Continual learning for AI agents

Most teams building AI agents default to model retraining when they want systems to improve over time. This is expensive, slow, and often unnecessary. The reality is that continual learning for production agents operates across three distinct layers, each with different optimization characteristics and practical tradeoffs.

The bottom layer is model weights. This is what most ML engineers think of as continual learning: running SFT or GRPO on new data to update parameters. The problem is catastrophic forgetting. When you fine-tune on new tasks or user interactions, performance on previous capabilities degrades. This remains an open research problem, and while you could theoretically maintain per-user LoRAs, almost no one does this in practice because the operational complexity is prohibitive. Model-level updates typically happen at the agent level, not per-tenant, and require significant compute and careful dataset curation.

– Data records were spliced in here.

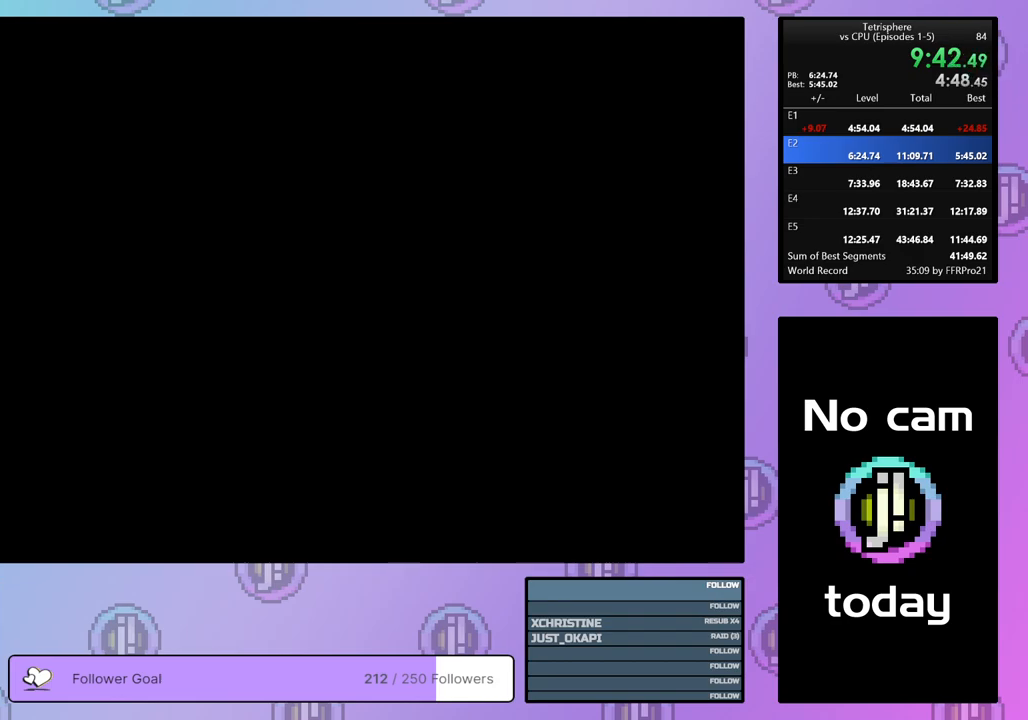
{"buttons": ["CROSS", "SQUARE"], "right_stick": "center", "events": [[67, "CROSS", "up"], [67, "SQUARE", "up"], [150, "CROSS", "down"], [167, "SQUARE", "down"], [233, "SQUARE", "up"], [250, "CROSS", "up"], [317, "CROSS", "down"], [317, "SQUARE", "down"], [417, "CROSS", "up"], [417, "SQUARE", "up"], [483, "CROSS", "down"], [483, "SQUARE", "down"]]}
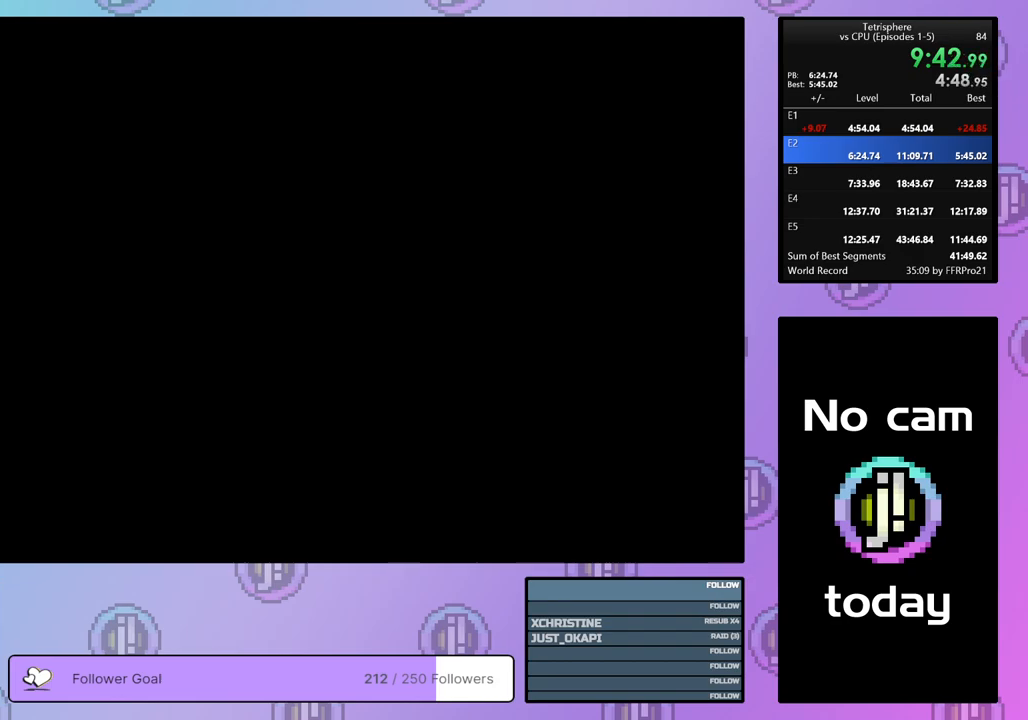
{"buttons": ["CROSS", "SQUARE"], "right_stick": "center", "events": [[33, "CROSS", "up"], [33, "SQUARE", "up"], [133, "CROSS", "down"], [133, "SQUARE", "down"], [200, "SQUARE", "up"], [217, "CROSS", "up"], [417, "CROSS", "down"], [417, "SQUARE", "down"]]}
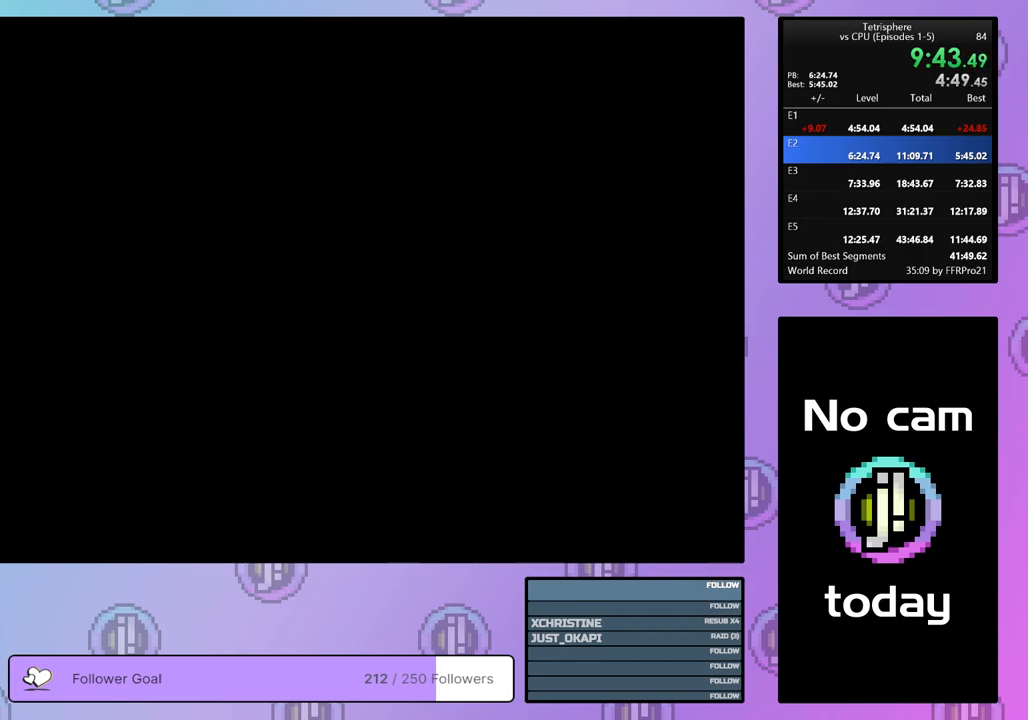
{"buttons": ["CROSS", "SQUARE"], "right_stick": "center", "events": [[17, "CROSS", "up"], [17, "SQUARE", "up"], [200, "CROSS", "down"], [200, "SQUARE", "down"], [317, "CROSS", "up"], [317, "SQUARE", "up"], [417, "CROSS", "down"], [417, "SQUARE", "down"]]}
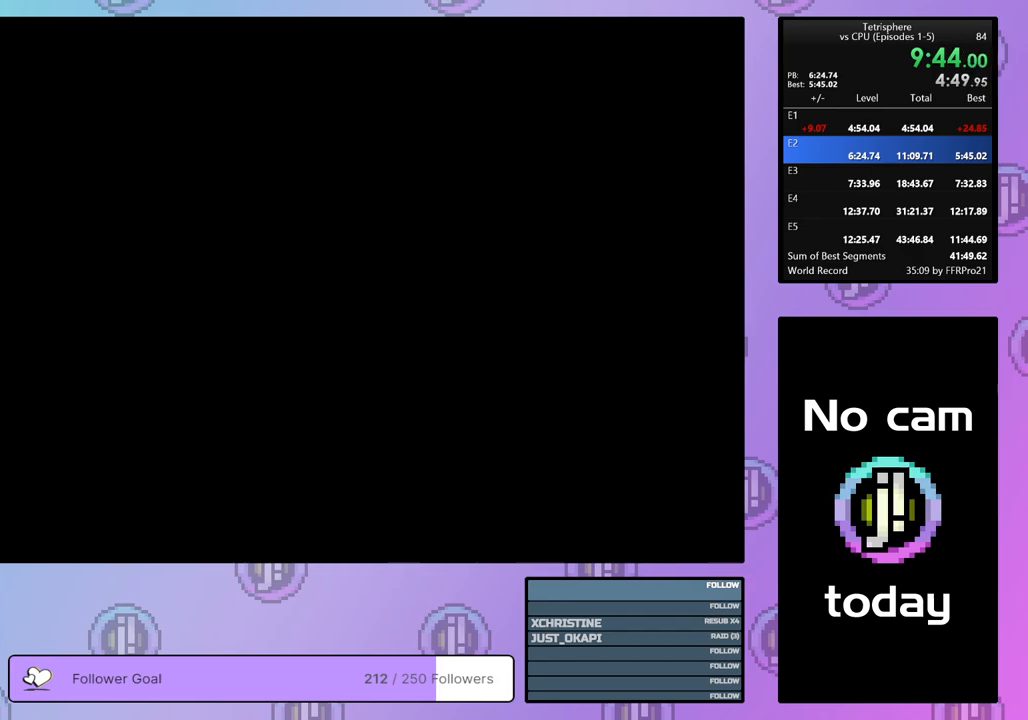
{"buttons": [], "right_stick": "center", "events": [[17, "CROSS", "up"], [17, "SQUARE", "up"], [83, "CROSS", "down"], [83, "SQUARE", "down"], [200, "CROSS", "up"], [200, "SQUARE", "up"], [367, "CROSS", "down"], [367, "SQUARE", "down"], [500, "CROSS", "up"], [500, "SQUARE", "up"]]}
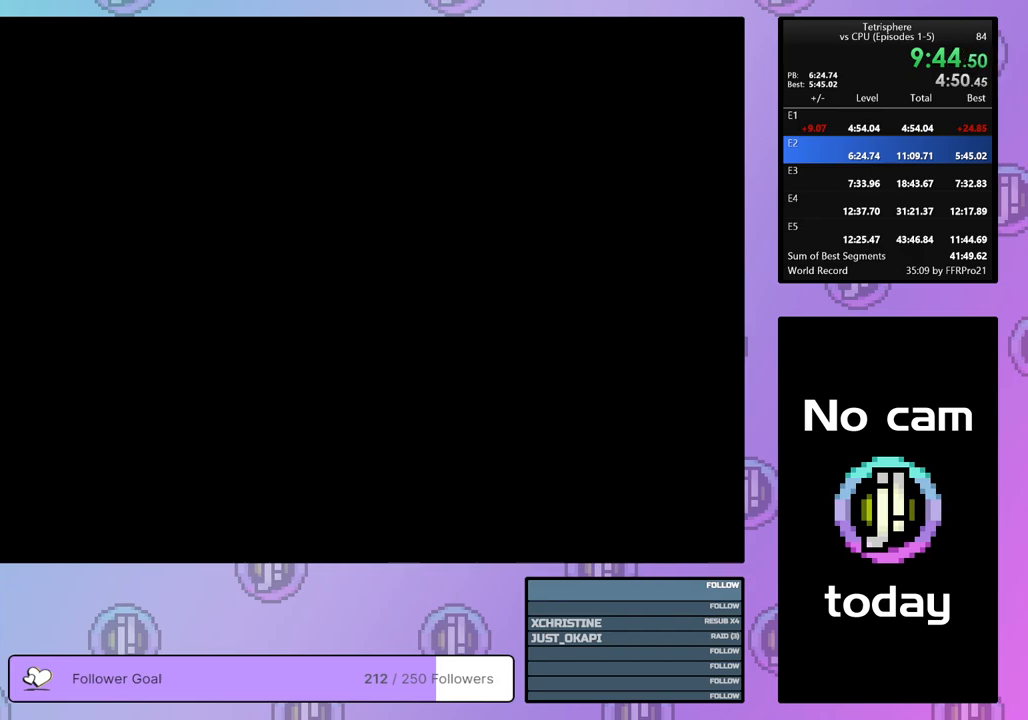
{"buttons": ["CROSS", "SQUARE"], "right_stick": "center", "events": [[100, "CROSS", "down"], [117, "SQUARE", "down"], [217, "SQUARE", "up"], [233, "CROSS", "up"], [267, "CROSS", "down"], [300, "SQUARE", "down"], [383, "SQUARE", "up"], [400, "CROSS", "up"], [450, "CROSS", "down"], [450, "SQUARE", "down"]]}
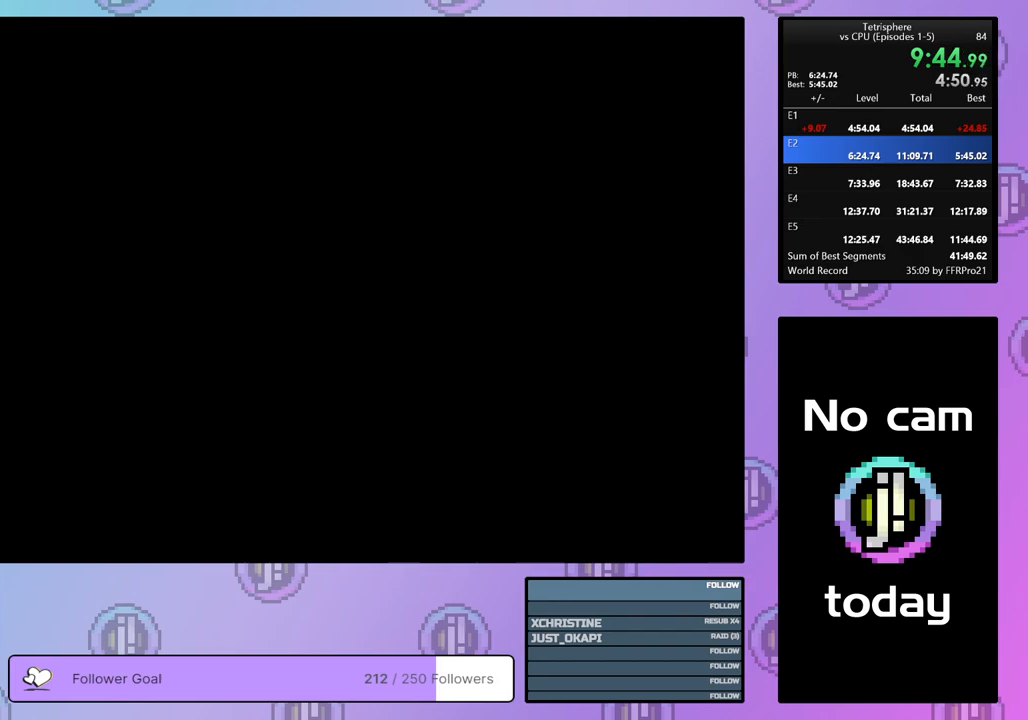
{"buttons": ["CROSS", "SQUARE"], "right_stick": "center", "events": [[33, "CROSS", "up"], [33, "SQUARE", "up"], [117, "CROSS", "down"], [117, "SQUARE", "down"], [217, "CROSS", "up"], [217, "SQUARE", "up"], [267, "CROSS", "down"], [267, "SQUARE", "down"], [367, "SQUARE", "up"], [383, "CROSS", "up"], [433, "CROSS", "down"], [433, "SQUARE", "down"]]}
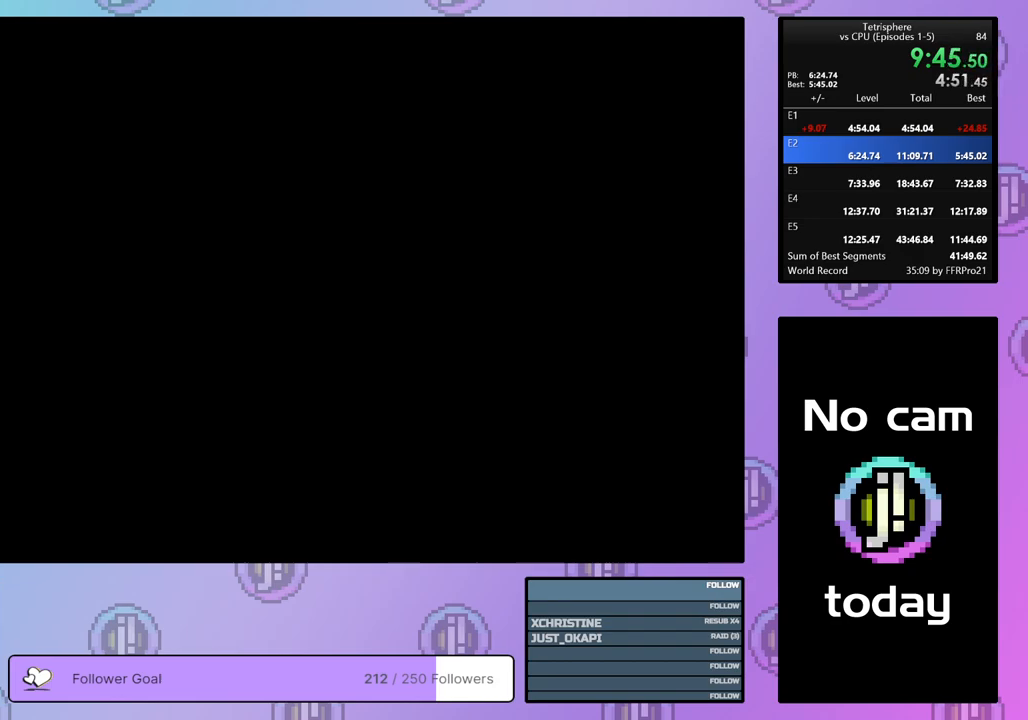
{"buttons": [], "right_stick": "center", "events": [[17, "CROSS", "up"], [17, "SQUARE", "up"], [100, "CROSS", "down"], [100, "SQUARE", "down"], [200, "CROSS", "up"], [200, "SQUARE", "up"], [267, "CROSS", "down"], [267, "SQUARE", "down"], [350, "SQUARE", "up"], [367, "CROSS", "up"]]}
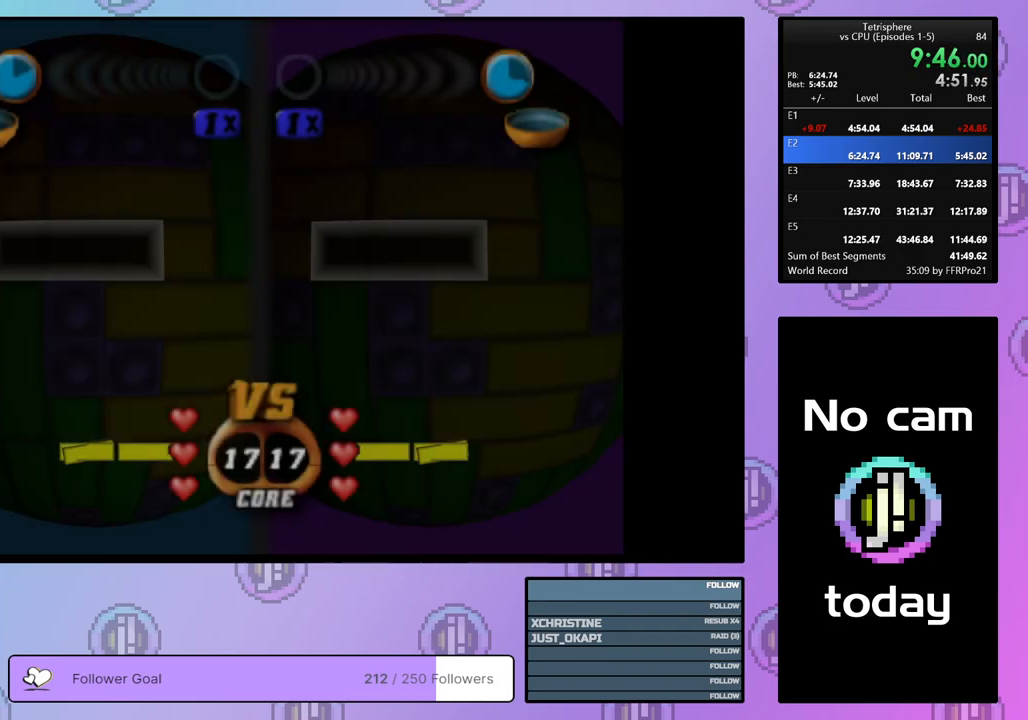
{"buttons": [], "right_stick": "center", "events": [[217, "DPAD_RIGHT", "down"], [267, "DPAD_RIGHT", "up"], [333, "DPAD_RIGHT", "down"], [417, "DPAD_RIGHT", "up"]]}
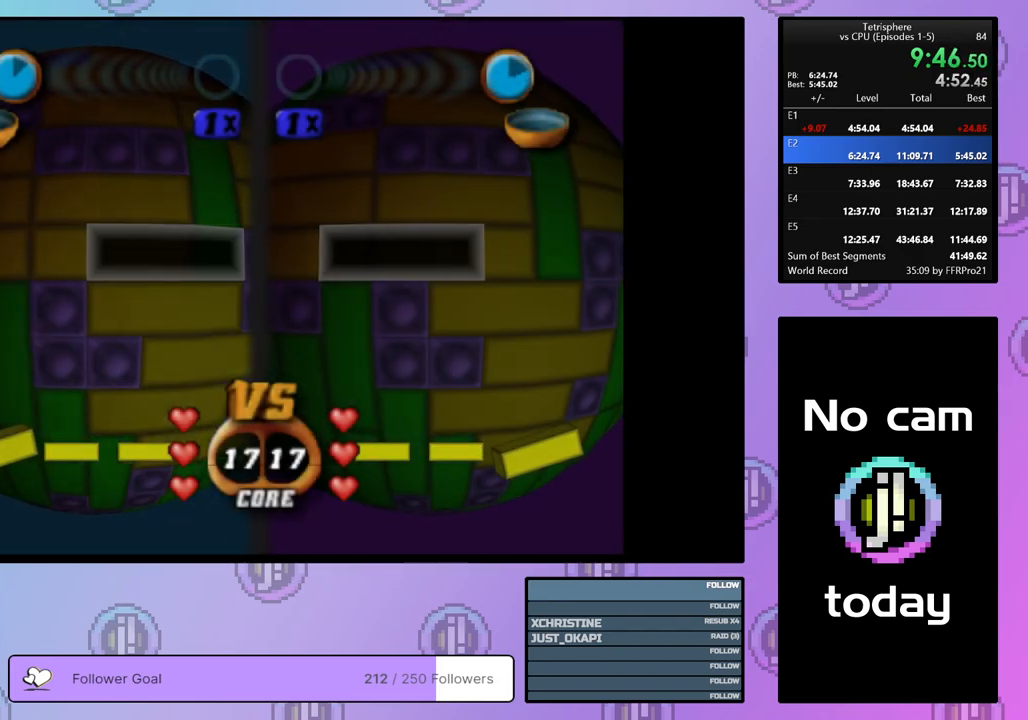
{"buttons": ["DPAD_RIGHT"], "right_stick": "center", "events": [[83, "DPAD_DOWN", "down"], [117, "SQUARE", "down"], [167, "DPAD_DOWN", "up"], [300, "DPAD_LEFT", "down"], [383, "DPAD_LEFT", "up"], [483, "DPAD_RIGHT", "down"], [483, "SQUARE", "up"]]}
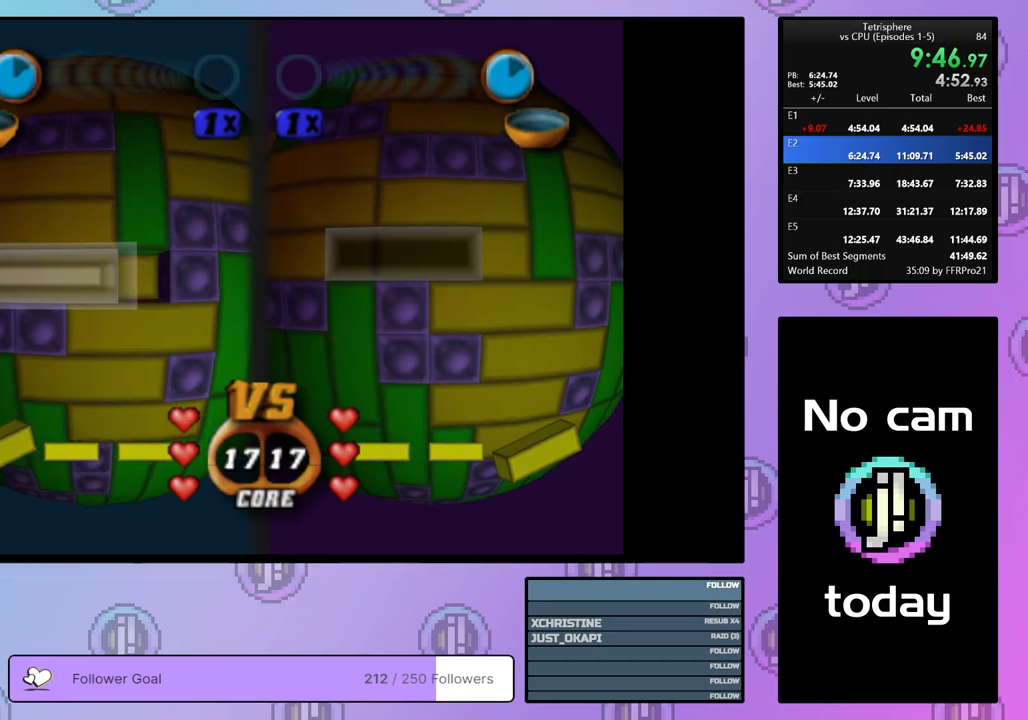
{"buttons": ["SQUARE", "DPAD_LEFT"], "right_stick": "center", "events": [[67, "DPAD_RIGHT", "up"], [117, "DPAD_RIGHT", "down"], [200, "DPAD_RIGHT", "up"], [300, "DPAD_DOWN", "down"], [367, "SQUARE", "down"], [400, "DPAD_DOWN", "up"], [500, "DPAD_LEFT", "down"]]}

The middle layer is the harness: the code, system prompts, and tool definitions that wrap the model and drive agent behavior. This is where things get more practical. Recent work like Meta-Harness demonstrates end-to-end optimization of harness code by running the agent over evaluation tasks, collecting execution traces, and using a coding agent to analyze failures and propose code changes. This approach is far more tractable than model retraining because you're operating in the discrete space of code rather than continuous parameter space. The feedback loop is faster, changes are interpretable, and you can version control everything. The downside is that harness optimization still typically happens at the agent level, not per-user, because maintaining divergent code paths per tenant creates maintenance nightmares.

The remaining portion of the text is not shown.